EXTRACT:

MATERIALS AND METHODS

Participants

Approval was obtained from the ethics committee of Shanghai Tongji Hospital. All human investigation complied with the principles outlined in the Declaration of Helsinki. All participants provided written informed consent before participating in the study. Between September 2013 and March 2014, twenty-eight patients with CHF underwent a symptom-limited incremental cardiopulmonary exercise test on a bicycle ergometer (GE, USA) using a standardized exercise protocol of revised Ramp10 programs at Shanghai Tongji Hospital as previously reported [26]. Briefly, the patient was recorded at rest on the treadmill for 3 min. After that, the patient would cycle at 60 rpm for another 3 min without any resistance. Then the work was increased at a pre-set rate (starting from 20 J/s for 2 min and increased by 5J/s every 30s). The patient continued pedalling at 60 rpm throughout the test, until they were exhausted. All participants did not have the experience of conducting cardiopulmonary exercise test at least for six months and were abstained from any physiological exercise for 1 day before and were conduct an overnight fasting. On the morning of testing, participants were permitted and encouraged to drink water (400–800 ml) but without caloric or electrolyte content.

Serum sampling and RNA isolation

Before and immediately after the cardiopulmonary exercise test, venous blood was collected in Serum Tubes (increased silica act clot activator, silicone-coated interior) and processed within 1 hour of collection. After a two-step centrifugation (820 × g for 10 min at 4°C, and then 16000 × g for 10 min at 4°C), the supernatant (serum) was transferred to RNase/DNase-free tubes and stored at −80°C until further analysis. The total RNA was isolated from the serum using a mirVana PARIS isolation kit (Ambion, Austin, Texas) according to the manufacturer's instructions for serum samples without enrichment for small RNAs. Briefly, 400 μL of serum was used to extract the total RNA. Caenorhabditis elegans miR-39 (cel-miR-39) of 50 pmol/L was added as the spike-in control after the equal volume of denaturing solution was added. Each sample was eluted in 100 μL of RNAse-free water.

Absolute pixel coordinates:

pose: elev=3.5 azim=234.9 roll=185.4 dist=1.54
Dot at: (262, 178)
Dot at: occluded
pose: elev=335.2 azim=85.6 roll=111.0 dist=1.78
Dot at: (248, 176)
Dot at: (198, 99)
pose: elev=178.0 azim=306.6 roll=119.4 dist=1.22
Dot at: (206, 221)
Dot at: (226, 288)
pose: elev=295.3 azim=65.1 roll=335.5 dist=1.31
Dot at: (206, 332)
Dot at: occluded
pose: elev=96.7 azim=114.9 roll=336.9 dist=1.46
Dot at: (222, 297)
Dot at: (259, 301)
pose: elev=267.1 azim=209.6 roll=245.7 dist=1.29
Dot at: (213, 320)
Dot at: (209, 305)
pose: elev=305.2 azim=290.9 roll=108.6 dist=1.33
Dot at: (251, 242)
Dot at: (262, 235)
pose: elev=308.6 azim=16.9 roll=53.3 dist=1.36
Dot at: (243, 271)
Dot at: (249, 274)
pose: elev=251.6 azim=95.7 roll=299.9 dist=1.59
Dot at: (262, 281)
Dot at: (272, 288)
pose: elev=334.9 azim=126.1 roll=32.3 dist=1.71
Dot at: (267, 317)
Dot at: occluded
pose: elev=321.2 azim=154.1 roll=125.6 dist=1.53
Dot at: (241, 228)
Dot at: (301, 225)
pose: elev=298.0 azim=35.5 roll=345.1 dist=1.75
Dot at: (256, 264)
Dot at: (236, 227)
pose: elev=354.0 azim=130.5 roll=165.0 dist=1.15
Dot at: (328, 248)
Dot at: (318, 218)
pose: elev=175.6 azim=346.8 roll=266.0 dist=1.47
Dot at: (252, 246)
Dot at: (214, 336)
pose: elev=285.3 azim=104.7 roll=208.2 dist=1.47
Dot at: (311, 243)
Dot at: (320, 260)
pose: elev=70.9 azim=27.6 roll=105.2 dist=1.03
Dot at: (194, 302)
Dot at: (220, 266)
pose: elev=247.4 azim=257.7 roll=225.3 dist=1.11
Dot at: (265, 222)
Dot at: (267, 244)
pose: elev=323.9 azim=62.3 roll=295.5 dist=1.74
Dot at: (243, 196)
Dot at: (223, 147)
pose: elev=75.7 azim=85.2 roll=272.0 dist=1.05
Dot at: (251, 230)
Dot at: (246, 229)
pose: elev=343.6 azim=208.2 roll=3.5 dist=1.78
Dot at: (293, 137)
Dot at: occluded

WORK REQUIRED: In the methods text, write out the passage between "Before and immediately" and "of RNAse-free water.", inclusive, switching "two-step centrifugation" to "two-stage centrifugation".

SOLUTION TO THIS TASK:
Before and immediately after the cardiopulmonary exercise test, venous blood was collected in Serum Tubes (increased silica act clot activator, silicone-coated interior) and processed within 1 hour of collection. After a two-stage centrifugation (820 × g for 10 min at 4°C, and then 16000 × g for 10 min at 4°C), the supernatant (serum) was transferred to RNase/DNase-free tubes and stored at −80°C until further analysis. The total RNA was isolated from the serum using a mirVana PARIS isolation kit (Ambion, Austin, Texas) according to the manufacturer's instructions for serum samples without enrichment for small RNAs. Briefly, 400 μL of serum was used to extract the total RNA. Caenorhabditis elegans miR-39 (cel-miR-39) of 50 pmol/L was added as the spike-in control after the equal volume of denaturing solution was added. Each sample was eluted in 100 μL of RNAse-free water.